Sorarım size, bu adam anasının veya babasının evinde otursa idi ve bekleseydi ona hediye veren olur muydu, olmaz mıydı? Nefsim yedi kudretinde olan Allah'a yemin ederim ki: Böyle devlet hesabına vergi topladığı zaman kendisine hediye ismi altında gayri meşru menfaat temin eden kimse yarın kıyamet gününde o mal sırtında ortaya çıkacak ve bunun hesabını verecektir…”

Yani Hocam, ben ve arkadaşlarımın kuracağı vakfa o ve benzeri bağış ve yardımların gelmeyeceği, gelemeyeceği açık. Çünkü o kişi ve kurumların bizden elde edecekleri bir menfaat yok. Kısacası, rüşvet almak için illaki “kamu görevlisi” olmaya gerek olmadığı gibi rüşvetin de illa ki resmen kamu görevlisi olan birine verilmesi gerekmiyor.”

Tabii ki bana bir cevap gelmedi. Gelmediği gibi Hayrettin Hoca, kendisinden hayret ettirmeye devam eden fetvavari yazılar yazmayı sürdürdü.

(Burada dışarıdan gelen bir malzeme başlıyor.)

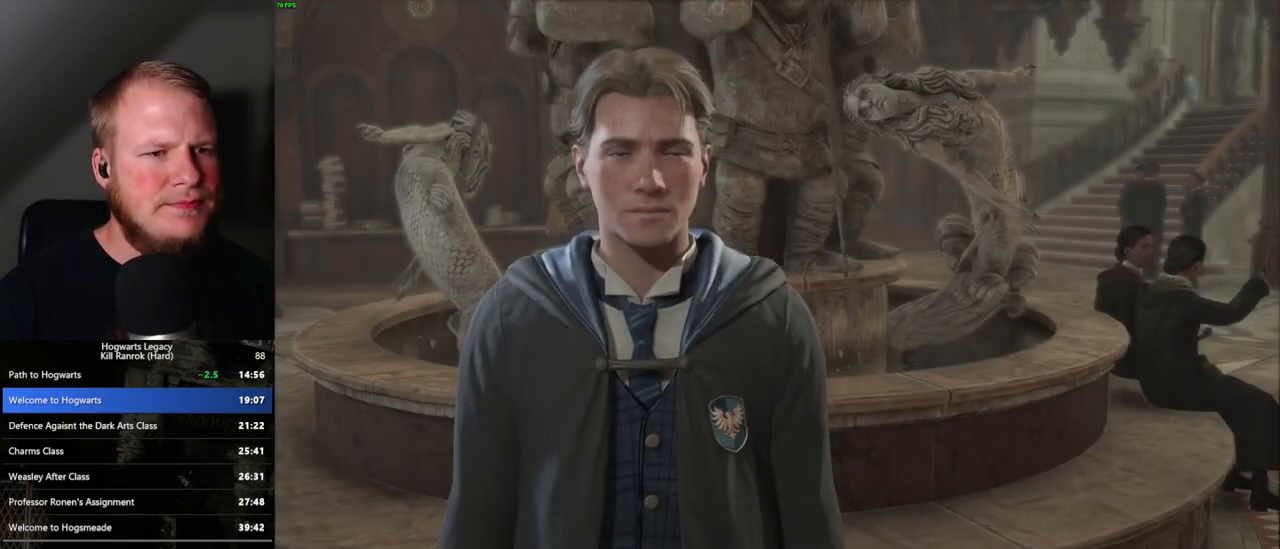
{"keys": ["q", "space"], "mouse": [], "events": [[50, "q", "up"], [67, "space", "up"], [133, "space", "down"], [150, "q", "down"], [167, "mouse_wheel", "down"], [183, "mouse_wheel", "up"], [200, "q", "up"], [233, "space", "up"], [300, "q", "down"], [300, "space", "down"], [367, "q", "up"], [367, "space", "up"], [450, "q", "down"], [450, "space", "down"]]}
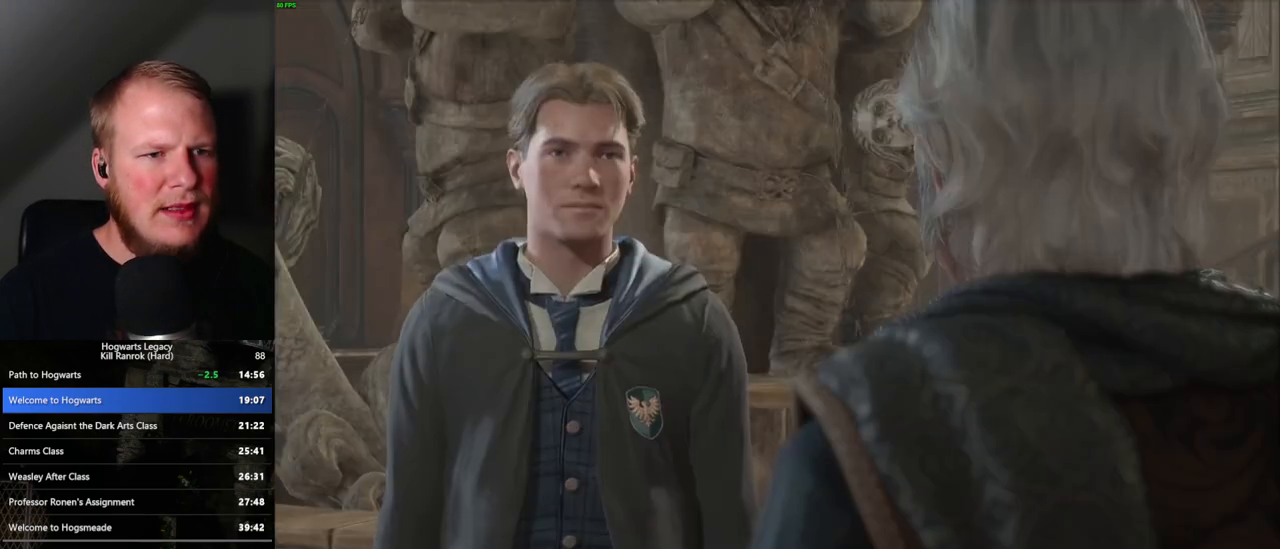
{"keys": [], "mouse": [], "events": [[17, "q", "up"], [33, "space", "up"], [100, "mouse_wheel", "down"], [100, "q", "down"], [100, "space", "down"], [117, "mouse_wheel", "up"], [150, "mouse_wheel", "down"], [167, "mouse_wheel", "up"], [167, "q", "up"], [183, "space", "up"], [267, "q", "down"], [267, "space", "down"], [333, "q", "up"], [333, "space", "up"], [417, "q", "down"], [417, "space", "down"], [450, "mouse_wheel", "down"], [467, "mouse_wheel", "up"], [483, "q", "up"], [483, "space", "up"]]}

Gelelim bu yazıyı yazmamıza vesile olan konuya… İstanbul Büyükşehir Belediyesi milletten “Emlak”, “Çevre ve Temizlik”, “Tabela” vb. vergiler adı altında topladığı paralarla asli görevlerini yapmak yerine onların bir bölümünü nasıl olur da birtakım dernek ve vakıflara dağıtabilir? Hele de bu ödemeler genele şamil değil de belli gruplar etrafında dönüp duruyorsa?

Bu iş yalnızca İstanbul Büyükşehir Belediyesi ile de sınırlı değil tabii. Bizzat Bülent Arınç, Ankara’nın görevden istifa ettirilen Belediye Başkanı’nın da kamu mallarını malum cemaate “parsel parsel” verdiğini ifade etmişti. Ancak her ne hikmetse kimse onun arkasını aramadı ve Sayın Arınç da susup oturdu.

Hangi belediye ya da hangi kamu kuruluşu olursa olsun, millet kesesinden ağalık yapmamalıdır, bu doğru değildir. Eğer dernek ve vakıflara yardım yapılması gerekiyorsa ve bunun için ayrılmış bir ödenek varsa yürürlükteki kanunlar çerçevesinde kurulan ve amacı dışında faaliyet göstermeyen bütün dernek ve vakıflar eşit olarak faydalandırılmalıdır.

Belediyeler ya da kamu kuruluşları, Silifke türküsünde esprili bir dil ve eda ile ifade edildiği gibi, “Buyurun arkadaşlar davetim var benim/Herkes kesesinden yesin içsin/Saltanatım var benim/Aslı yok yaylasında/Bin beş yüz koyunum var benim hey” diyemezler. Belediyelerin yaptığı bir bakıma millet kesesinden Ağalık yapmaktır. Bunu o Silifke Türküsüne göre uyarlayacak olursak Başkanlar, “Yandaşa candaşa millet kesesinden ikramım var da ağalık bende kalsın” demektedirler. Millet kesesinden ağalık yapmanın vebali ise büyüktür. Hele bir de adaletsiz ve tarafgir bir uygulama varsa vay geldi o ağaların başına!